Porphyria was induced in C57BL/10 mice with iron overload by a single oral dose (100 mg/kg) of hexachlorobenzene (HCB). Within 2 weeks hepatic uroporphyrinogen decarboxylase (EC 4.1.1.37) was inhibited, reaching a maximum (greater than 95%) at 6-8 weeks. There was no recovery by 14 weeks, despite a fall in liver HCB concentrations to only 6% of the day-3 value. The major rise in hepatic porphyrin levels occurred after 4 weeks and secondary inhibition of uroporphyrinogen synthase (EC 4.2.1.75) was inferred from the progressively greater proportion of uroporphyrin I present relative to the III isomer. Plasma alanine aminotransferase (EC 2.6.1.2) activity was also elevated. Although, in further studies, total microsomal cytochrome P-450 content and ethoxyphenoxazone de-ethylase activity reached a peak a few days after dosing and had declined significantly at the time of maximum inhibition of the decarboxylase, additional treatment of HCB-dosed mice with a cytochrome P1-450 inducer, beta-naphthoflavone, enhanced the inhibition, whereas piperonyl butoxide, an inhibitor of cytochrome P-450, partially protected. Uroporphyrinogen decarboxylase was not radiolabelled in vivo by [14C]HCB. There was no major difference in the ability to hydroxylate HCB between hepatic microsomes from induced C57BL/10 mice and those from the insensitive DBA/2 strain. By contrast, lipid peroxidation, in the presence of NADPH, was 8-fold greater in control C57BL/10 microsomes than in DBA/2 microsomes and was stimulated by iron treatment (although not by HCB). The results suggest that the inhibition of hepatic uroporphyrinogen decarboxylase is unlikely to be due to a direct effect of a metabolite of HCB but to another process requiring a specific cytochrome P-450 isoenzyme and an unknown iron species.

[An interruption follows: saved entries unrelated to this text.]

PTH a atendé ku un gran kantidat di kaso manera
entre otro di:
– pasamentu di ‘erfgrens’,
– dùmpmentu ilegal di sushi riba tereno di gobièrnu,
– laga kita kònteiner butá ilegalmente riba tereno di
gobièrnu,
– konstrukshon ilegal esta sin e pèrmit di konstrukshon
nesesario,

Fate of hexachlorobenzene in C57BL/10 mice with iron overload

The distribution of radioactivity in male C57BL/10 mice dosed with [14C]hexachlorobenzene (HCB) was followed over 21 days and found to be high in adipose tissue and adrenals, moderate in thymus whereas liver was relatively poorly labelled. A predose of iron (500 mg/kg), which greatly promotes the porphyrogenic action of HCB in this strain, had only a small effect on the distribution of radioactivity in tissues and excreta. Iron induced excretion of urinary metabolites from HCB by C57BL/10 mice but not by the insensitive DBA/2 strain. However, there was no such difference in faecal metabolites, total metabolism was only slightly increased and there was no correlation between liver porphyrin levels and urinary excretion of metabolites by individual mice. At the end of 4 weeks exposure of iron-treated C57BL/10 mice to HCB urinary metabolites fell while porphyrin excretion continued to rise. Thus the considerable sensitisation of the C57BL/10 strain after iron overload to the induction of porphyria by HCB cannot be ascribed simply to enhancement of total metabolism but must be caused either by the formation of a specific undetected metabolite or induction of some other toxic process.